The curve appears to have flattened because of all the social distancing and precautions. Now “only” 50,000 of our countrymen have died and we are breaking our arms patting ourselves for doing such a good job. Can you imagine any other circumstance in which we would congratulate ourselves for only losing 50,000 people, each of whom had family and friends and neighbors, to a horrible, gasping death?

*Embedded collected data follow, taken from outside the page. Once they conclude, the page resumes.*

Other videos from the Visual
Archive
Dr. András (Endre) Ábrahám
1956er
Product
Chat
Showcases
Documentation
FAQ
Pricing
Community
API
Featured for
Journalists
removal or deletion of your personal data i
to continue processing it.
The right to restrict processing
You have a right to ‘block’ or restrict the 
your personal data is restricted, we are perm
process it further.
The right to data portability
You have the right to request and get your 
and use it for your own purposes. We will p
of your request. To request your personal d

We are chomping at the bit to “get back to business.” Yes, some of us because we need to get back to work for fear of being unable to feed our families. But let’s be honest, for many of us it’s simply because we’re tired of being cooped up and watching Netflix, unable to tolerate even another minute without cake from The City Café or a movie with a tub of popcorn covered in some phony radioactive butter-like substance. Or, also for entirely too many, because we want to protect our investments. Can you imagine any other circumstance in which we would risk killing “only” – and this is conservative – another 50,000 or so people to protect the incomes of corporations and their shareholders?

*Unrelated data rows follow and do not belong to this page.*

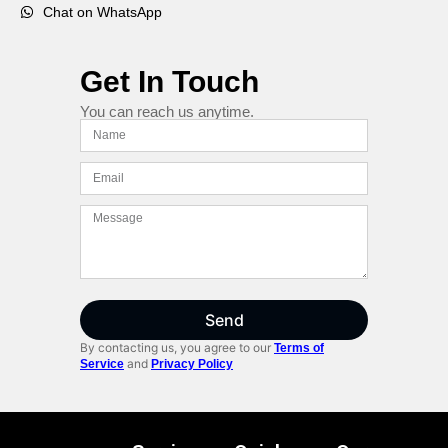
Chat on WhatsApp
Get In Touch
You can reach us anytime.
Send
By contacting us, you agree to our
Terms of
and
Service
Privacy Policy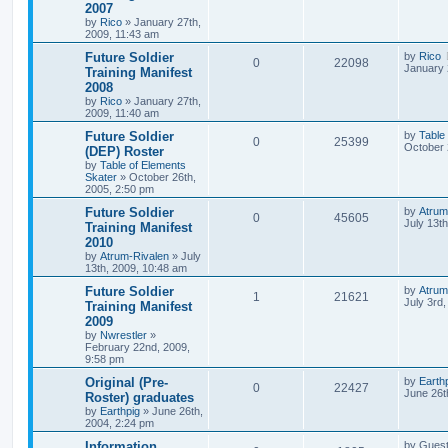
2007
by
Rico
»
January 27th,
2009, 11:43 am
Future Soldier
by
Rico
0
22098
January 
Training Manifest
2008
by
Rico
»
January 27th,
2009, 11:40 am
Future Soldier
by
Table
0
25399
October 
(DEP) Roster
by
Table of Elements
Skater
»
October 26th,
2005, 2:50 pm
Future Soldier
by
Atrum
0
45605
July 13t
Training Manifest
2010
by
Atrum-Rivalen
»
July
13th, 2009, 10:48 am
Future Soldier
by
Atrum
1
21621
July 3rd
Training Manifest
2009
by
Nwrestler
»
February 22nd, 2009,
9:58 pm
Original (Pre-
by
Earth
0
22427
June 26t
Roster) graduates
by
Earthpig
»
June 26th,
2004, 2:24 pm
Information.
by
Gues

Some of us have convinced ourselves that being told to stay home, or wear a mask in public, or not gather in large groups on the beach, somehow violates our inalienable rights to do whatever the fuck we want. Never mind that your lives are at risk, or the lives of others, by the gods I have a right to what I want. “Sacrifice the weak” one protester’s sign read. Can you imagine any other circumstance in which anyone would think such a sign was ok, much less the sentiment behind it?
Our problem is that we did our job too well. As a result, not enough of you know someone who actually had this disease. Not enough of you – yet – watched while the woman or man of your dreams – or your mom or dad or child or neighbor – fought to breathe and stay alive. Not enough of you lived through the terror of that kind of loss.
Tragically, you may yet get your chance.
Some of you will be tempted to think that I’m exaggerating, and that I worried for no reason. That I am being alarmist. I can only tell you that if you’ve never heard the sound of someone fighting for air, you have no idea what you’re talking about. I hope fervently that you never have to listen to that rattle, that your heart never has to break, that you never have to remember a time when the cough kept getting worse. In the meantime, you might give some thought to the people who have, and yet will, before you decide to go out and congregate wherever you want, without a mask, touching whatever you want.
- The Nightmare Cough – by Dr. Les Kertay - April 25, 2020
I am so happy that Les and his wife are mending and I thank Les for his piece. I knew Les in the 90’s and regarded him as a thoughtful and spiritual man.